By: wumpus (wumpus.delete.delete.delete@this.this.this.lost.in.a.hole), March 21, 2021 12:50 pm
Room: Moderated Discussions
Veedrac (ignore.delete@this.this.com) on March 20, 2021 11:27 am wrote:
> Moritz (better.delete@this.not.tell) on March 20, 2021 5:21 am wrote:
> > What if you could completely rethink the general processor concept?
>
> There are a thousand things a CPU does wrong. Memory is broken and wasteful. Protection mechanisms
> are archaic. The x86 encoding is garbage and distributing arch-specific binaries is sacrilege.
> Reorder buffers are irritatingly inefficient. SIMD instruction sets don't even try.
>
> But all of those are second order. You need to fix speculation. You cannot hope
> to have 30+ IPC unless you can speculate unboundedly, in a way that's immune to
> branch prediction, false memory hazards, loops, function calls, and so on.
>
> As far as I know, this means microthreads. So if I was to rewrite the world, I'd start by figuring
> out to build a core to handle a hundred plus microthreads with zero overhead, and work from
> there. I don't think there's anything fundamentally in the way of a core like this.
>
> (An additional thing I'd keep in mind is to make sure it's efficiently extensible to monolithic
> 3D silicon, since I'd like it to last, and monolithic 3D is a physical inevitability.)
Monolithic 3D might be required for such an architecture (ignoring the whole idea of rebuilding a trillion dollar infrastructure). One of the obvious physical difficulties of most of these "huge number of pipelines executing a single process" is getting the pipelines near the L1 caches. To much latency to the cache and your serial execution suffers (and Amdhal wallops you), try to get away from that and you wind up with modern CPU design.
Having all the cache directly underneath the execution areas could allow L1s that are far larger with low latency and vast bandwidth without much of the issues of snooping/cache coherency (although maintaining such coherency among more than one such processor will of course be interesting). I'd assume the "core" would be on top near the heatsink, some network to route loads and stores by address, and finally the cache. Even with low leakage transistors, the short distances should give you the speed you need.
Without the 3d caches, expect to rely on either tiny pipelines (and control logic for same) and/or magic prefetchers. This seems to be a hot research topic, but I've yet to hear of somebody shipping a product (likely because of the infrastructure issue and it can't beat a GPU at machine learning).
> Moritz (better.delete@this.not.tell) on March 20, 2021 5:21 am wrote:
> > What if you could completely rethink the general processor concept?
>
> There are a thousand things a CPU does wrong. Memory is broken and wasteful. Protection mechanisms
> are archaic. The x86 encoding is garbage and distributing arch-specific binaries is sacrilege.

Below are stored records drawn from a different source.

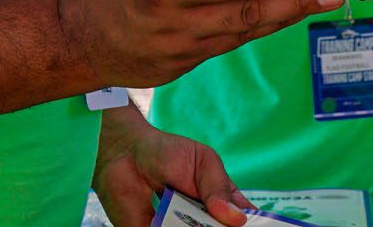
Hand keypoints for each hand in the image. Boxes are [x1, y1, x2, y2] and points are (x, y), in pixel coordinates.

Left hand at [93, 107, 247, 226]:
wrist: (123, 153)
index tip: (245, 224)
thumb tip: (237, 219)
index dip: (249, 224)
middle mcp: (202, 222)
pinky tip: (167, 218)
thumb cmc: (167, 152)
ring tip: (184, 212)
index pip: (242, 221)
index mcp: (221, 203)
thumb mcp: (203, 161)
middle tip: (211, 218)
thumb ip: (218, 188)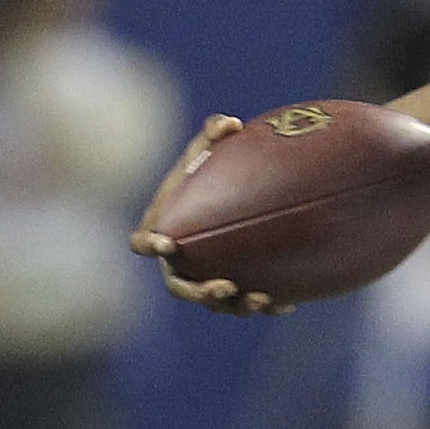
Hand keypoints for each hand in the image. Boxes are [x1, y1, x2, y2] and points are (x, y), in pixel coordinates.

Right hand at [128, 114, 289, 316]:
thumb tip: (231, 122)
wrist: (230, 199)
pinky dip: (266, 305)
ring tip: (262, 300)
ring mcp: (202, 279)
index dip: (149, 244)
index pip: (143, 242)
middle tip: (225, 286)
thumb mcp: (207, 151)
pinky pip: (246, 304)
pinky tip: (287, 304)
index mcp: (161, 231)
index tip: (164, 243)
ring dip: (236, 306)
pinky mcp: (232, 290)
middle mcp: (178, 263)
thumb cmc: (208, 173)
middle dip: (199, 292)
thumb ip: (212, 135)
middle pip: (180, 287)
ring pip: (215, 304)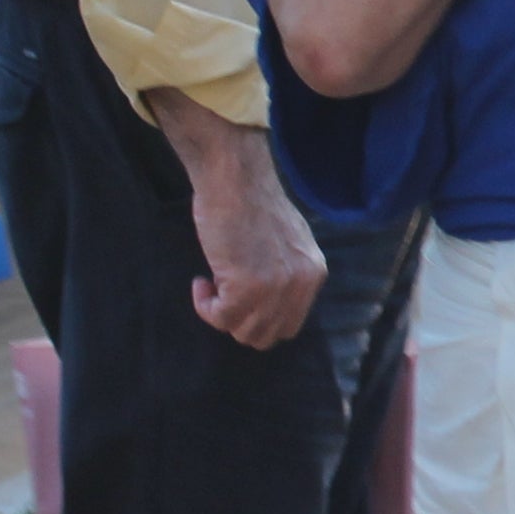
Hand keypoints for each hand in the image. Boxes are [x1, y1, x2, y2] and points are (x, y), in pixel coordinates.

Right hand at [158, 92, 323, 350]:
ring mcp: (276, 288)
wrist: (234, 178)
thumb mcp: (286, 241)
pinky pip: (221, 318)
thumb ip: (285, 272)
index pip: (289, 323)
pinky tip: (201, 282)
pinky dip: (205, 306)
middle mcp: (301, 285)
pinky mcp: (248, 287)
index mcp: (314, 273)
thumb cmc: (250, 202)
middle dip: (239, 321)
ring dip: (220, 315)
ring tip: (211, 284)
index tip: (238, 296)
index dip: (259, 317)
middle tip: (221, 294)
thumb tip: (269, 303)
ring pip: (244, 332)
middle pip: (268, 335)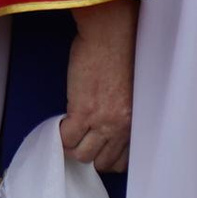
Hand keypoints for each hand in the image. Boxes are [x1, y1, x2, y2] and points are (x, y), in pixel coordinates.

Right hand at [63, 0, 136, 171]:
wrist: (111, 35)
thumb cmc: (122, 55)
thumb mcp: (130, 94)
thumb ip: (122, 115)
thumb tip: (106, 129)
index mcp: (136, 122)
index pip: (122, 161)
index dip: (106, 157)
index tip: (97, 148)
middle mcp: (122, 126)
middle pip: (101, 162)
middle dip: (88, 154)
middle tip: (80, 139)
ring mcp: (102, 121)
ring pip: (82, 155)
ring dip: (72, 146)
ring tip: (69, 131)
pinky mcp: (83, 111)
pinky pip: (66, 139)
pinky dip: (60, 136)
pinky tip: (62, 122)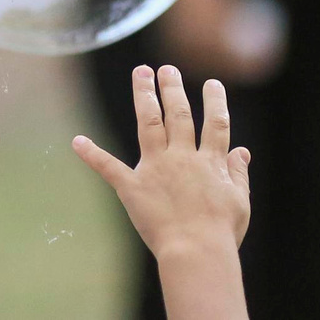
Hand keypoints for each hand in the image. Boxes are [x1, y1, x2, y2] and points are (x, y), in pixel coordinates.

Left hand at [73, 66, 250, 268]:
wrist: (197, 250)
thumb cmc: (221, 231)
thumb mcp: (239, 201)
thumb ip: (238, 174)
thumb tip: (242, 151)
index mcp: (209, 163)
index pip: (215, 124)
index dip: (215, 102)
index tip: (212, 83)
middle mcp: (182, 158)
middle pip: (178, 115)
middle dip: (172, 88)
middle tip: (166, 68)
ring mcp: (155, 168)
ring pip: (149, 123)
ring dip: (144, 96)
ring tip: (141, 73)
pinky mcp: (132, 186)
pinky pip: (108, 167)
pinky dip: (91, 154)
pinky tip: (77, 141)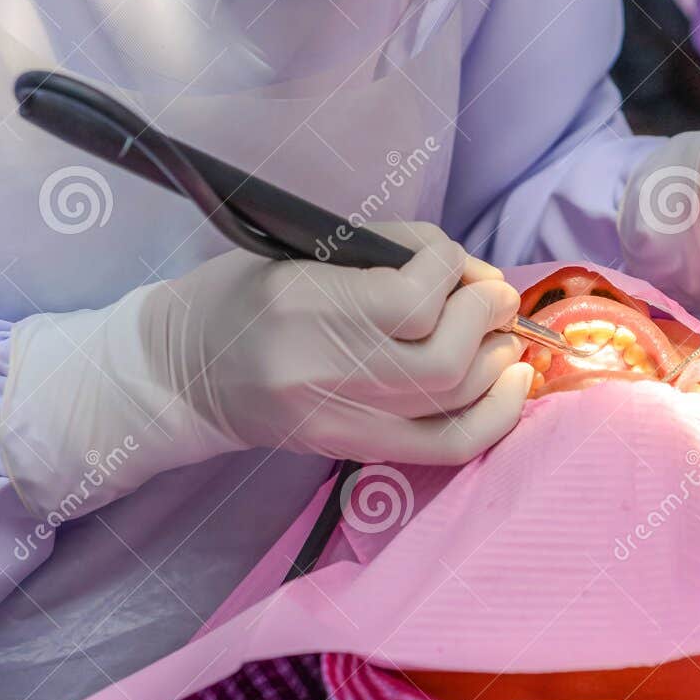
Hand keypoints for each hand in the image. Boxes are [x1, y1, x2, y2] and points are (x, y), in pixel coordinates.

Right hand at [0, 223, 532, 516]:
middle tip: (495, 297)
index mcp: (300, 304)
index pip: (412, 299)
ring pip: (452, 403)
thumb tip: (475, 273)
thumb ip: (392, 252)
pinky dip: (496, 417)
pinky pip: (446, 447)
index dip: (452, 270)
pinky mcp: (350, 450)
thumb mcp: (304, 249)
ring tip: (502, 334)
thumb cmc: (245, 295)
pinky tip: (514, 384)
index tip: (452, 261)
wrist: (185, 371)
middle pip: (443, 360)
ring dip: (499, 361)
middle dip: (488, 317)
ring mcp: (336, 420)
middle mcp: (318, 370)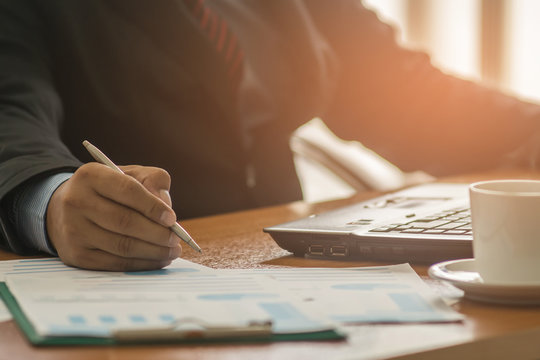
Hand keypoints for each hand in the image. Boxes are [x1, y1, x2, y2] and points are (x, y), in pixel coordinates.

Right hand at [46, 163, 181, 270]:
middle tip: (176, 239)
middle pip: (124, 221)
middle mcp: (76, 201)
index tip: (172, 218)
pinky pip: (115, 263)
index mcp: (91, 176)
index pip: (127, 190)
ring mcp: (73, 230)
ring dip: (153, 251)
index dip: (152, 206)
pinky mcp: (76, 255)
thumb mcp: (130, 175)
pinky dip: (141, 264)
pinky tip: (157, 259)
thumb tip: (166, 206)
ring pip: (121, 245)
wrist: (65, 210)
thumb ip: (153, 181)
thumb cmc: (109, 191)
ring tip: (172, 250)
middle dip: (156, 233)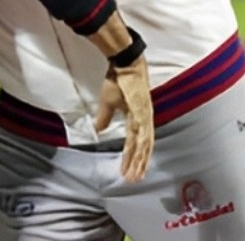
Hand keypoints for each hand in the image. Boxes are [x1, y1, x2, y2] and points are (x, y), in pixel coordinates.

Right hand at [95, 56, 153, 182]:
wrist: (122, 64)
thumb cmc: (116, 80)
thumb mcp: (107, 103)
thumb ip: (104, 118)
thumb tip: (99, 130)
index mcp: (136, 117)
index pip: (134, 141)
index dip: (130, 156)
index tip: (125, 170)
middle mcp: (144, 119)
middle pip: (142, 147)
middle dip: (136, 164)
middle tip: (132, 180)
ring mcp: (145, 116)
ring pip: (145, 144)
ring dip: (140, 161)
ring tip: (135, 175)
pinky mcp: (144, 112)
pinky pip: (144, 134)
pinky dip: (143, 148)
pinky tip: (140, 159)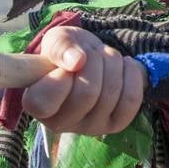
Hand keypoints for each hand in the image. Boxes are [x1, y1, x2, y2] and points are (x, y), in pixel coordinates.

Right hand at [20, 26, 145, 134]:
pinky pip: (131, 100)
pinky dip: (132, 75)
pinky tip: (124, 66)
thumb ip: (60, 47)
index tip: (65, 65)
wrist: (91, 58)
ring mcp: (89, 128)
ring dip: (113, 63)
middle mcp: (60, 123)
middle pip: (87, 93)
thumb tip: (77, 62)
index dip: (61, 76)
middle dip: (94, 61)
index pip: (45, 101)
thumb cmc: (67, 52)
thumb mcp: (57, 40)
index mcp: (36, 104)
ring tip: (105, 57)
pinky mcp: (114, 125)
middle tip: (90, 54)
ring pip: (111, 93)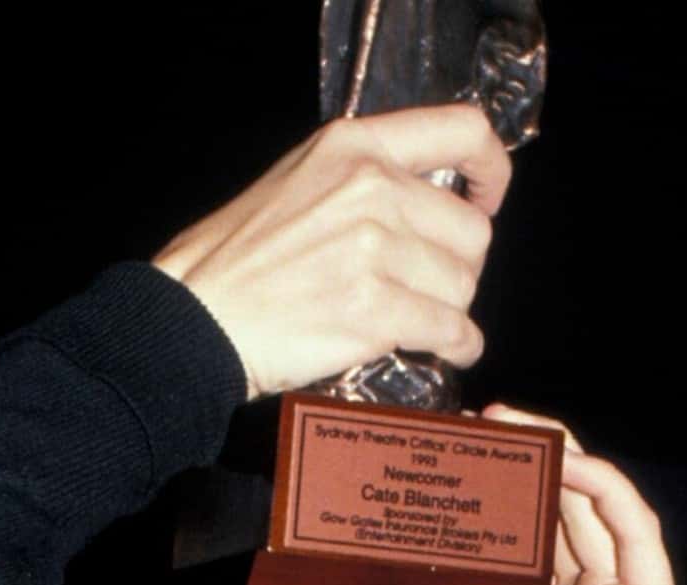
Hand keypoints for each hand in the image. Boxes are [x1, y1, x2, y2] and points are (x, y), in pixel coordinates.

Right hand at [152, 103, 510, 399]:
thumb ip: (362, 178)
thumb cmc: (236, 258)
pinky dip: (456, 346)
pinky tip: (442, 350)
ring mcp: (375, 249)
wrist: (195, 318)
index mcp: (355, 146)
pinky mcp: (375, 310)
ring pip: (462, 287)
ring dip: (448, 311)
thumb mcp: (298, 179)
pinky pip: (452, 330)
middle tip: (427, 287)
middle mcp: (372, 188)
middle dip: (457, 267)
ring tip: (416, 322)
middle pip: (471, 232)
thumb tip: (427, 206)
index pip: (462, 132)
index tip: (485, 200)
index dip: (492, 171)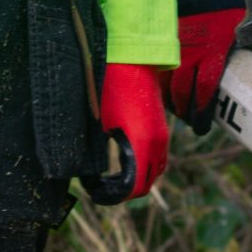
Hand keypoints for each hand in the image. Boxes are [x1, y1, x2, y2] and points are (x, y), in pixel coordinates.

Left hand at [98, 63, 168, 198]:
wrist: (131, 55)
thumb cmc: (110, 84)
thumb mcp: (98, 121)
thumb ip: (97, 150)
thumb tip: (88, 171)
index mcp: (142, 143)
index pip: (136, 188)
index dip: (116, 196)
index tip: (97, 193)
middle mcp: (158, 142)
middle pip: (148, 183)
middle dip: (126, 191)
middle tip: (102, 188)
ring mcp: (162, 134)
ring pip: (156, 169)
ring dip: (137, 178)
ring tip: (113, 176)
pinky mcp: (162, 126)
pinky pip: (158, 156)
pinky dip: (144, 165)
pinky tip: (125, 158)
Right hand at [165, 7, 243, 124]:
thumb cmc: (227, 3)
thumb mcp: (244, 25)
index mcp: (213, 52)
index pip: (204, 89)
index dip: (202, 110)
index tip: (203, 124)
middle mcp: (192, 53)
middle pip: (183, 91)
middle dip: (185, 111)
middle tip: (190, 121)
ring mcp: (176, 48)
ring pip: (167, 81)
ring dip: (170, 99)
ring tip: (176, 110)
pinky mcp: (165, 41)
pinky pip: (158, 67)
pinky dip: (160, 82)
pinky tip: (163, 91)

> Reorder buffers are irritatingly inefficient. SIMD instruction sets don't even try.
>
> But all of those are second order. You need to fix speculation. You cannot hope
> to have 30+ IPC unless you can speculate unboundedly, in a way that's immune to
> branch prediction, false memory hazards, loops, function calls, and so on.
>
> As far as I know, this means microthreads. So if I was to rewrite the world, I'd start by figuring
> out to build a core to handle a hundred plus microthreads with zero overhead, and work from
> there. I don't think there's anything fundamentally in the way of a core like this.
>
> (An additional thing I'd keep in mind is to make sure it's efficiently extensible to monolithic
> 3D silicon, since I'd like it to last, and monolithic 3D is a physical inevitability.)
Monolithic 3D might be required for such an architecture (ignoring the whole idea of rebuilding a trillion dollar infrastructure). One of the obvious physical difficulties of most of these "huge number of pipelines executing a single process" is getting the pipelines near the L1 caches. To much latency to the cache and your serial execution suffers (and Amdhal wallops you), try to get away from that and you wind up with modern CPU design.
Having all the cache directly underneath the execution areas could allow L1s that are far larger with low latency and vast bandwidth without much of the issues of snooping/cache coherency (although maintaining such coherency among more than one such processor will of course be interesting). I'd assume the "core" would be on top near the heatsink, some network to route loads and stores by address, and finally the cache. Even with low leakage transistors, the short distances should give you the speed you need.
Without the 3d caches, expect to rely on either tiny pipelines (and control logic for same) and/or magic prefetchers. This seems to be a hot research topic, but I've yet to hear of somebody shipping a product (likely because of the infrastructure issue and it can't beat a GPU at machine learning).